As of April 13, only seven countries remain on the list of those with quarantine requirements. They are Sri Lanka, Pakistan, Egypt, Russia, Turkey, Vietnam and Korea. While they are politely described as “designated countries,” they are the last remaining “C7” — not G7 — seven countries afflicted with the pandemic.
But the Blue House still insists that it is “K-disease control that the world admires” in an online white paper released on March 20. As the number of deaths and confirmed cases soared, some say, “We need to shift from the existing paradigm.” It’s not funny if they know the wrath and bad feelings Koreans have as they head to quarantine facilities when everyone else goes their own way as soon as they get off the plane at the airport. The Moon Jae-in administration does not say anything about the reality. The government’s Covid policy is backward, but the idea of distorting the situation is even more surprising and backward. It’s better to brag about what it really can.
Last week, I heard the remarks from Chinese Ambassador to Korea Xing Haiming. He said, “The word Thaad have become a taboo word in China-Korea relations.” At that moment, a scene overlapped in my mind. A high-ranking Chinese government official recently summoned a Korean expert living in Japan. The official suddenly said, “China is willing to make concessions as long as the incoming Yoon Suk-yeol administration does not touch the Thaad issue.” When the expert asked, “What kind of concession are you talking about?” the official abruptly brought up Hyundai Motor and Samsung Electronics. He explained that the two Korean companies would have no problem in doing business in China if the Yoon administration doesn’t touch the Thaad issue. What was meant by the Chinese official? First, contrary to China’s official explanation, he admitted that China’s economic retaliation for Korea’s deployment of the U.S. missile defense system is in progress. Second, his remarks are a warning that China will not accept Korea pushing for additional Thaad deployments. He looks down on Korea so much that he can make such arrogant remarks.

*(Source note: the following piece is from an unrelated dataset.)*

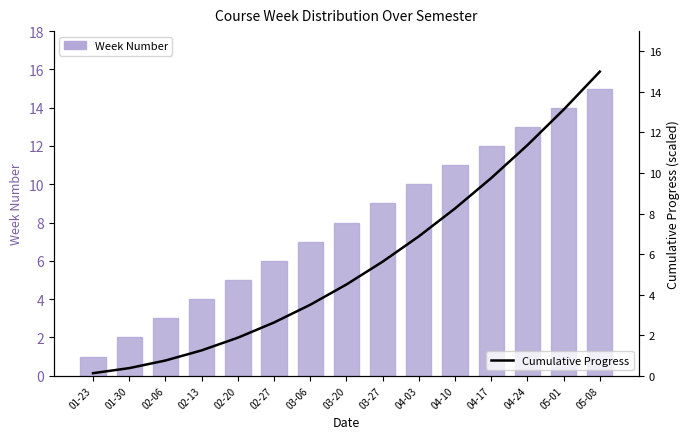

Reading left to right, transcribe all the data shown in this chart.

Week Number: 1.0	2.0	3.0	4.0	5.0	6.0	7.0	8.0	9.0	10.0	11.0	12.0	13.0	14.0	15.0
Cumulative Progress: 0.1	0.4	0.8	1.2	1.9	2.6	3.5	4.5	5.6	6.9	8.2	9.8	11.4	13.1	15.0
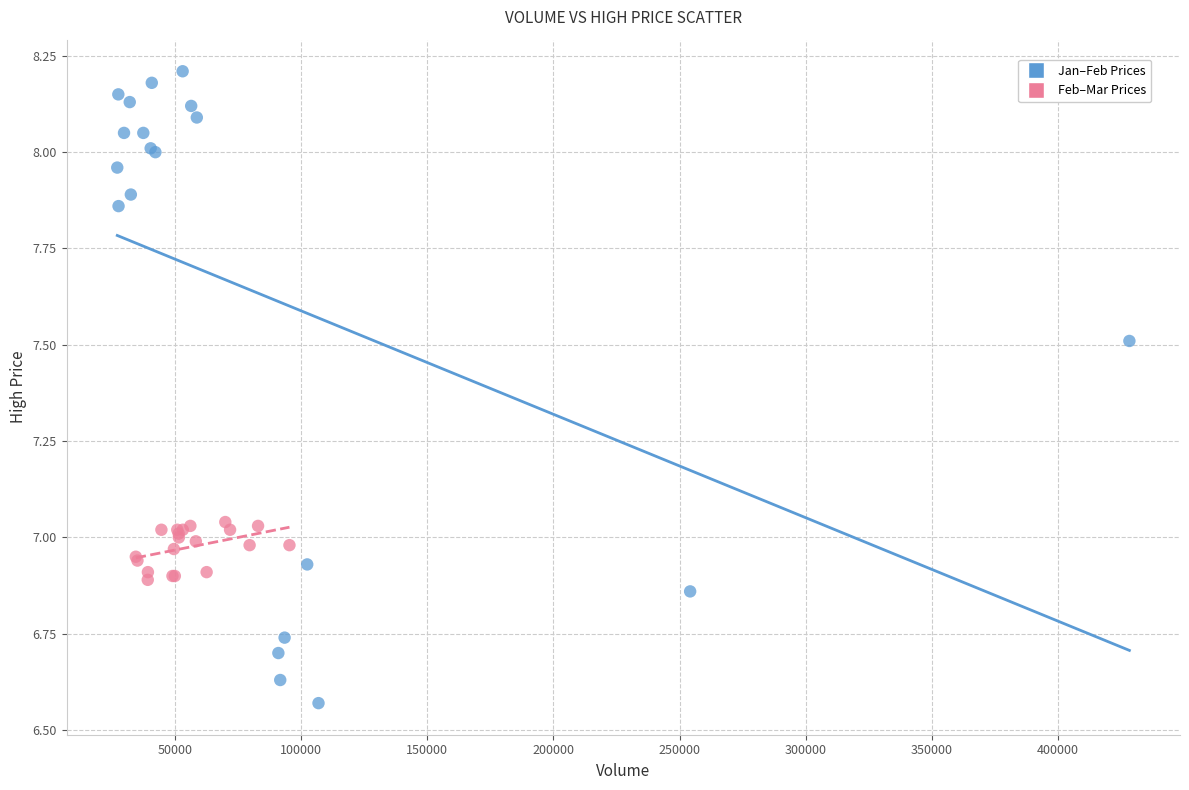

Which series contains the lowest Y value?

Jan–Feb Prices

But it is also the result of the government’s low-key diplomacy, which has been subservient to China over the past five years. When China openly claimed that it had reached an agreement with South Korea on the “three No’s” — no additional Thaad deployments, no joining of a broader U.S. missile defense system and no Korea-U.S.-Japan military alliance — our government made an excuse. “It was just a consultation,” said the government, causing confusion. Korea became on par with G7 nations in size, but Korean people’s pride was destroyed by what the government called “balanced diplomacy.” True balanced diplomacy is to treat an ally like an ally and a strategic partner like a strategic partner in proportion to the relationship. The government mistook the “balanced diplomacy” for “equidistant diplomacy” between the United States and China. It is a tragedy for President Moon to be ignorant of diplomacy, but it is a catastrophe to destroy diplomacy.

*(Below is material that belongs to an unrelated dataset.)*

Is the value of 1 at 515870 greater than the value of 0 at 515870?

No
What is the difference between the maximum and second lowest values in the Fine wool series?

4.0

Lately, I have been getting a nasty question from my foreign friends. They ask, “Is the president of your country going to jail again since the government has changed?” This is the most embarrassing and painful question. Nearly all previous governments carried out political retaliation under the banner of eradicating corruption. That is rare in world history. In Pensées, French philosopher Blaise Pascal famously said, “Three degrees of latitude reverse all jurisprudence … It is a funny sort of justice whose limits are marked by a river; true on this side of the Pyrenees, false on the other.” But sitting at the same Blue House with zero latitude difference, our presidents championed different justice. At the apex of this could be the Moon administration, which sent two former presidents Lee Myung-bak and Park Geun-hye to prison and retaliated against the previous conservative governments by putting all three former National Intelligence Service (NIS) chiefs behind the bars on charge of appropriating “special activity expenses.”
The liberal government turned a blind eye when Supreme Court Chief Justice Kim Myeong-su remodelled his official residence after misappropriating funds. The one who tied the knot must untie it. Moon, who led all this abnormality, should pardon former president Lee Myung-bak and the former NIS chiefs in the final month of his term. If it is impossible, immediately after taking office, the new president has to do it. That could help the country avoid political backwardness.